▶ Exercise
Provide an exact copy of the data, excluding the images.

[Collected data]
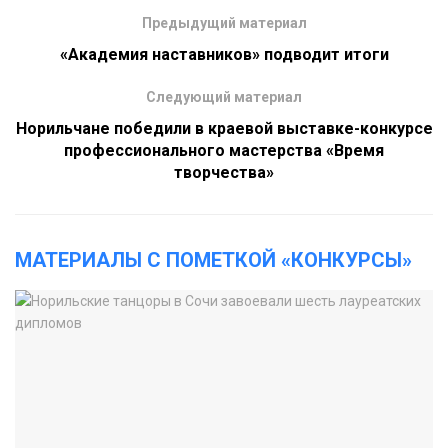
Предыдущий материал
«Академия наставников» подводит итоги
Следующий материал
Норильчане победили в краевой выставке-конкурсе
профессионального мастерства «Время
творчества»
МАТЕРИАЛЫ С ПОМЕТКОЙ «КОНКУРСЫ»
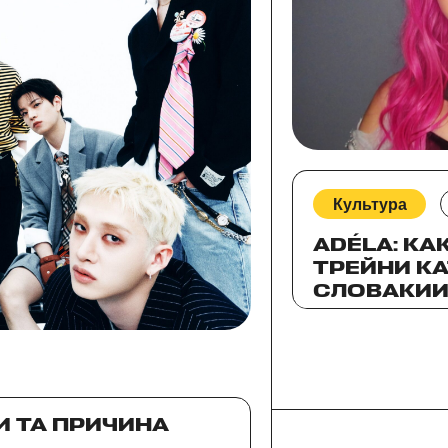
Культура
ADÉLA: КА
ТРЕЙНИ KA
СЛОВАКИ
ЗАХВАТЫВ
СЦЕНУ?
 И ТА ПРИЧИНА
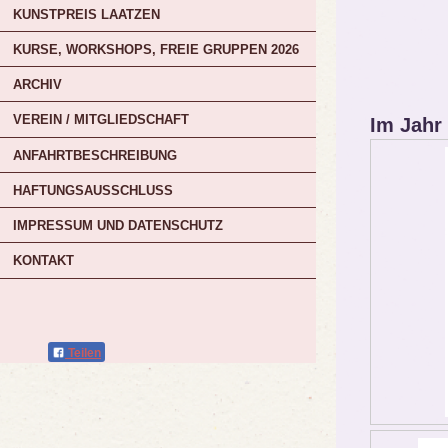
KUNSTPREIS LAATZEN
KURSE, WORKSHOPS, FREIE GRUPPEN 2026
ARCHIV
VEREIN / MITGLIEDSCHAFT
Im Jahr
ANFAHRTBESCHREIBUNG
HAFTUNGSAUSSCHLUSS
IMPRESSUM UND DATENSCHUTZ
KONTAKT
Teilen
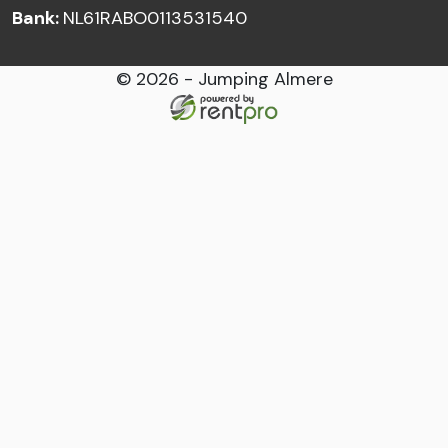
Bank:
NL61RABO0113531540
© 2026 - Jumping Almere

▶ Result of the exercise
Предыдущий материал
«Академия наставников» подводит итоги
Следующий материал
Норильчане победили в краевой выставке-конкурсе
профессионального мастерства «Время
творчества»
МАТЕРИАЛЫ С ПОМЕТКОЙ «КОНКУРСЫ»
Культура
ADÉLA: КА
ТРЕЙНИ KA
СЛОВАКИ
ЗАХВАТЫВ
СЦЕНУ?
 И ТА ПРИЧИНА
KUNSTPREIS LAATZEN
KURSE, WORKSHOPS, FREIE GRUPPEN 2026
ARCHIV
VEREIN / MITGLIEDSCHAFT
Im Jahr
ANFAHRTBESCHREIBUNG
HAFTUNGSAUSSCHLUSS
IMPRESSUM UND DATENSCHUTZ
KONTAKT
Teilen
Bank:
NL61RABO0113531540
© 2026 - Jumping Almere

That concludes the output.